Sinestesia
Se eu soubesse falar 74 idiomas —
— em todos os 74, eu falaria com você.
Por horas a fio, madrugada adentro;
dividindo sonhos e segredismos e sutilezas e absurdos
[tão nossos]
enquanto assistimos ao nascer do sol
bebendo xícara atrás de xícara de café.
[“eu simplesmente não consigo parar de te ouvir falar”, você diz.]
Em uma dessas inúmeras madrugadas insones,
seguraria a sua cabeça entre as minhas mãos,
[com o costume de quem já conhece o seu peso]
e diria:
“Eu te amo, eu te amo, te amo, amo tanto você”
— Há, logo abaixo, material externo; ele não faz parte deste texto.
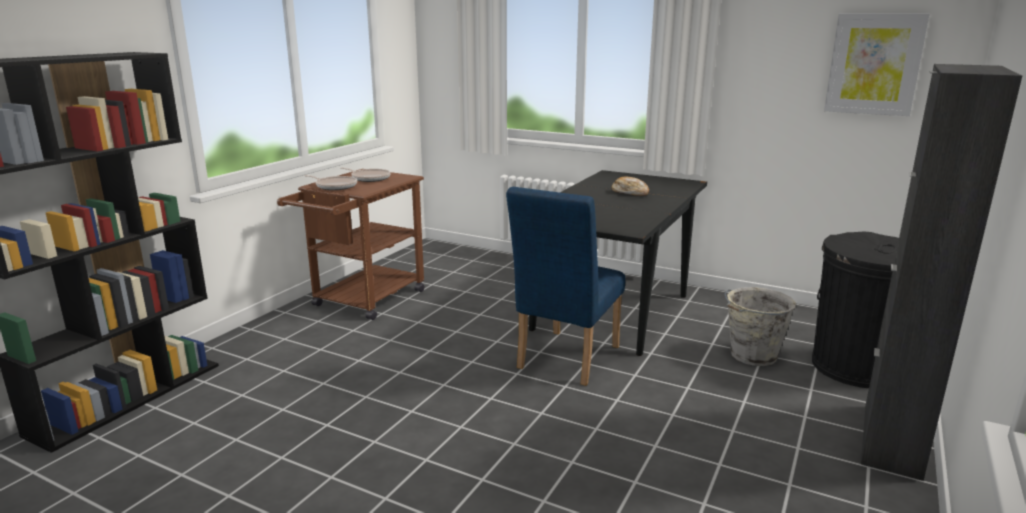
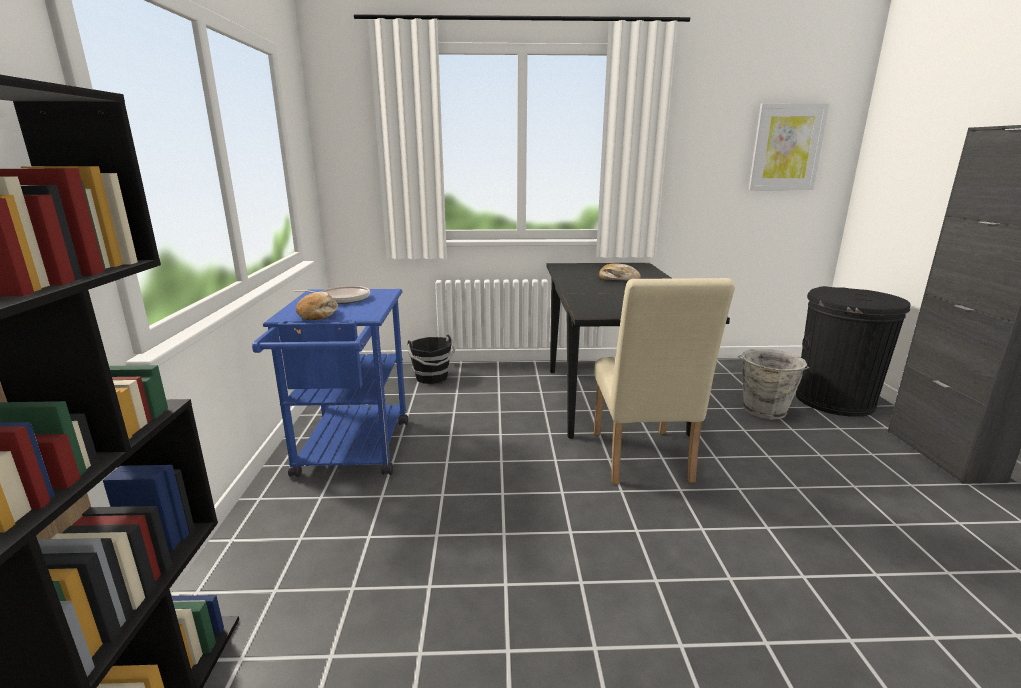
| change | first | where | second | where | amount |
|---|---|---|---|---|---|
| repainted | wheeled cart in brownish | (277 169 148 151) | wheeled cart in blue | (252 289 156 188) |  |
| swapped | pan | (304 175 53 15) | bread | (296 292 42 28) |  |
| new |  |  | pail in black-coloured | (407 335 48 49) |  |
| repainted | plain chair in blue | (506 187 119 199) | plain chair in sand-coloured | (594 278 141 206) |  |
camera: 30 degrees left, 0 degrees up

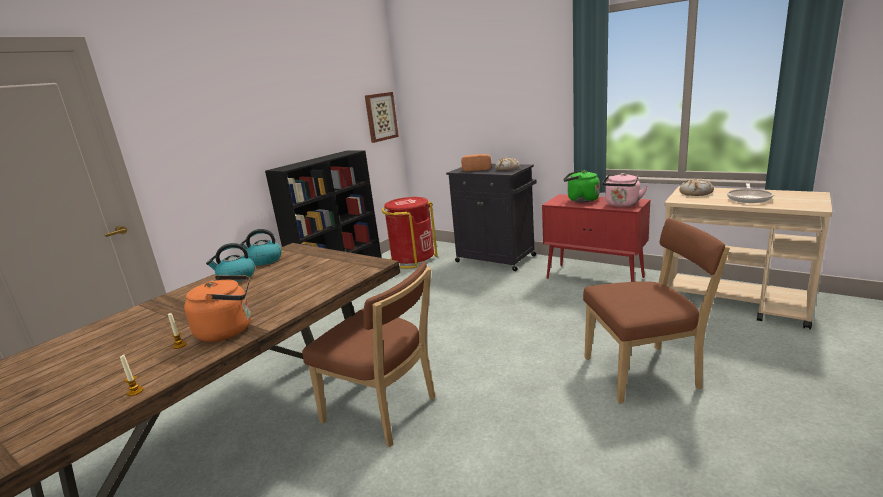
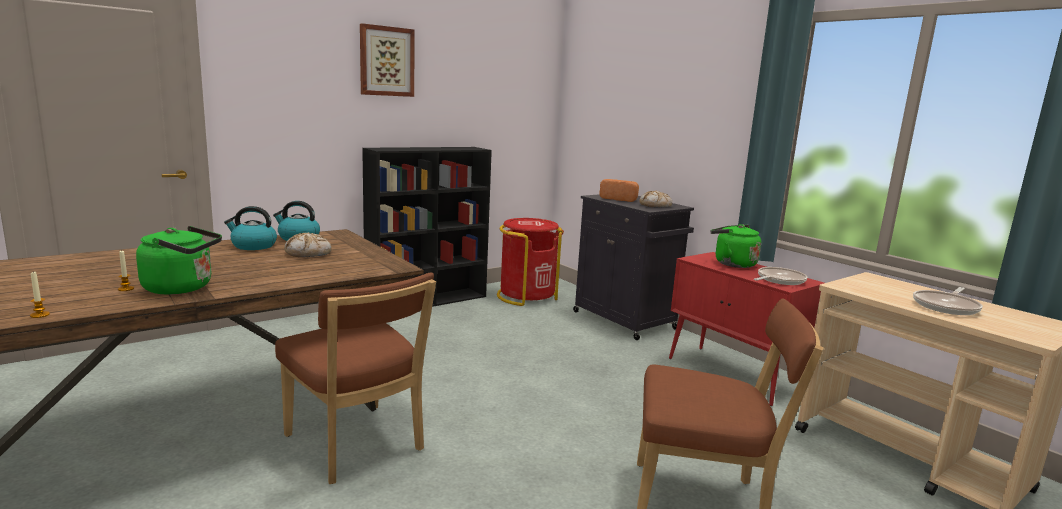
| change | first | where | second | where | amount |
|---|---|---|---|---|---|
| repainted | tea kettle in orangey | (184 275 67 67) | tea kettle in green | (136 226 86 68) |  |
| shifted | bread | (679 179 35 17) |  | (284 232 48 25) |  |
| shifted | picture | (365 92 34 51) |  | (360 23 55 74) |  |
| swapped | tea kettle in pink-coloured | (602 173 46 34) | pan | (754 267 53 18) |  |
camera: 15 degrees right, 5 degrees down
— cada vez num alfabeto diferente.
Cobriria as suas pálpebras com a minha boca,
a medida que sussurro, gentilmente,
toda sorte de curiosos estrangeirismos
e canto músicas de amor gringas
fora do tom.
Se eu desse a volta ao mundo —
— em todos os 266 países, eu te procuraria.
É difícil não procurar pelo seu cheiro
se é no espaço
entre o seu pescoço e seus ombros
em que mais me sinto
em casa.
Sentiria
[imaginaria]
o seu perfume
em cada esquina, cada brisa murmurada,
em cada travesseiro que afundasse a cabeça.
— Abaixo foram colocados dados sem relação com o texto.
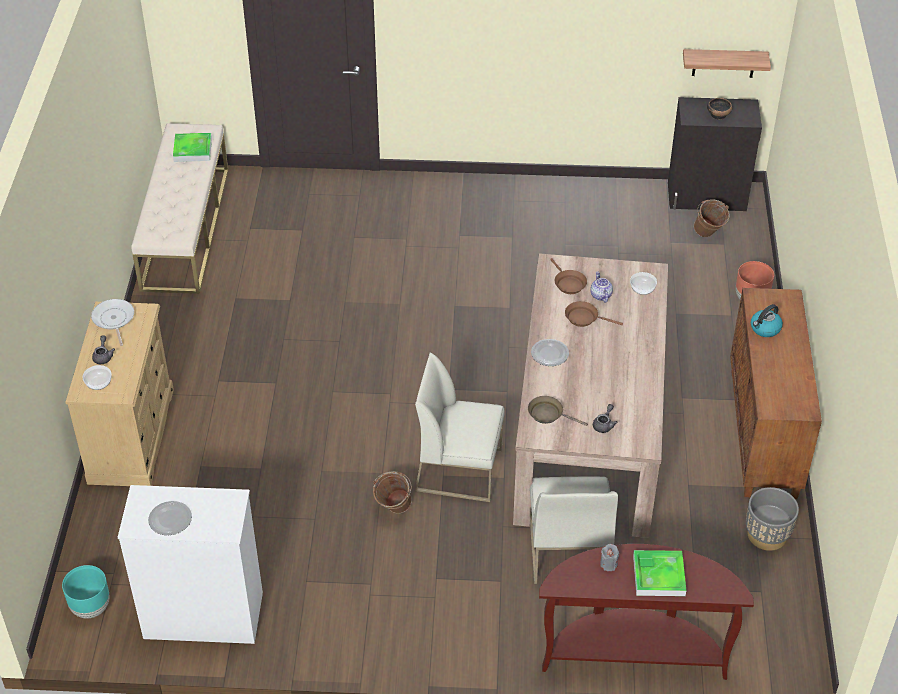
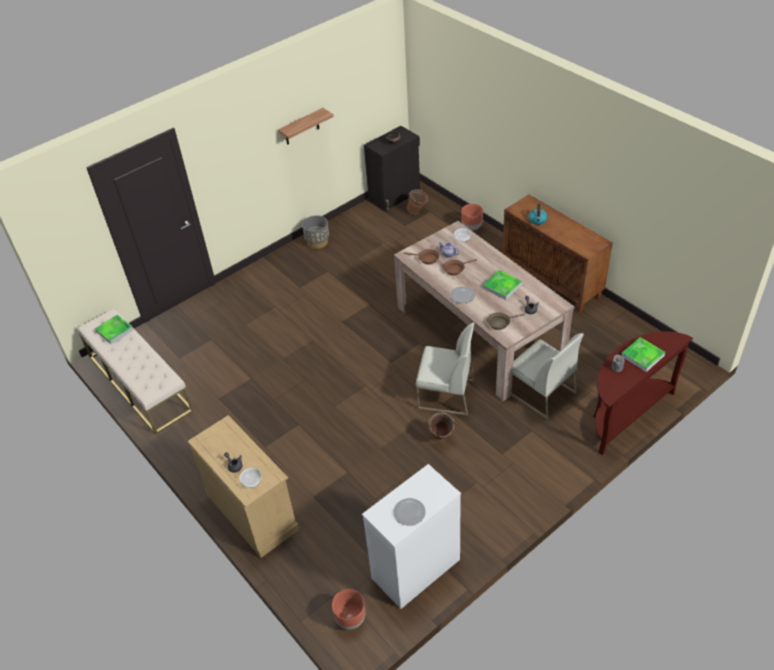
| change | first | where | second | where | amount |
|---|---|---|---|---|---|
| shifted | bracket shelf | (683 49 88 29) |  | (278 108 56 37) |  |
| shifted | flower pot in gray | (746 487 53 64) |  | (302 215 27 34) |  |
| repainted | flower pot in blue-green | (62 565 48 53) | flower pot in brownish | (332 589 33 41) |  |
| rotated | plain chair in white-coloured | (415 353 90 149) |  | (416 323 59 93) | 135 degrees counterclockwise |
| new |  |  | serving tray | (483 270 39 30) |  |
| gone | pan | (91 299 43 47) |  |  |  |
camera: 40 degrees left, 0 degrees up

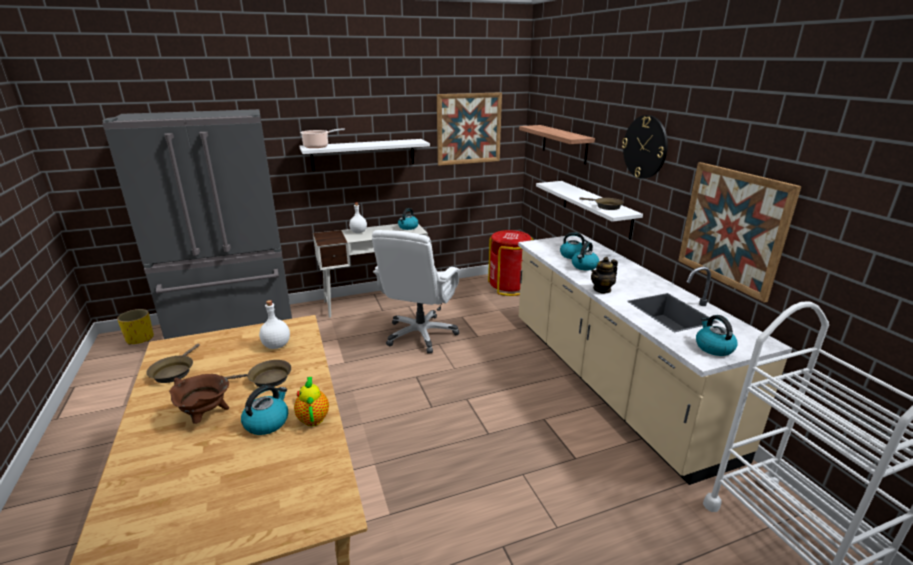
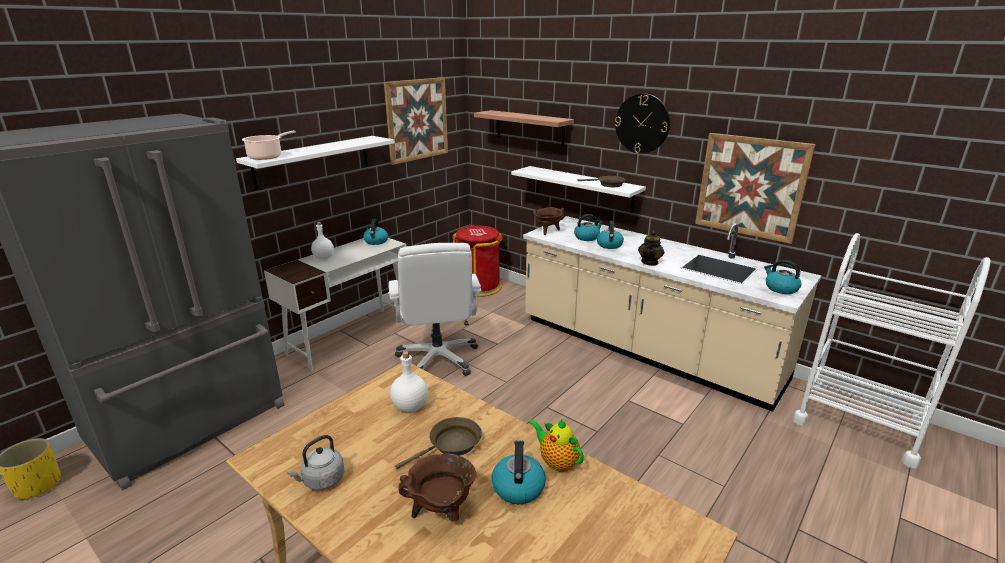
| change | first | where | second | where | amount |
|---|---|---|---|---|---|
| swapped | pan in brownish | (147 344 53 39) | tea kettle in gray | (287 435 57 55) |  |
| new |  |  | cooking pot in brownish | (533 207 32 28) |  |
camera: 30 degrees left, 0 degrees up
Em cada cama que deitasse — tatearia
buscando seu corpo, adormecido,
ao meu lado.
Nos curtos segundos que antecedem
o alarme do seu despertador,
[anunciando, a cada manhã, a hora da realidade]
costumo desenhar, com as pontas dos dedos nos seus ombros nus,
as rotas e caminhos que já percorri nesse planeta
— e a cartografia realmente lhe cai muito bem.
[meu bem,]
Se eu escrevesse uma centena de livros —
— detrás de cada palavra minha, o seu fantasma moraria em segredo.
Oculto, disfarçado, furtivo,
clandestinamente
brincando de esconde-esconde.
[feito uma criança
cuja hora de dormir há muito já se passou]
Poesia alguma seria capaz de retratar com precisão
a forma como seus olhos
escorrem mel
cada vez que você me perscruta,
ao som de uma gnossienne de Satie.
Nem a fábula mais fantasiosa descreveria
como meu sorriso se abre
em forma de lua
toda vez que meus lábios se encontram com os seus.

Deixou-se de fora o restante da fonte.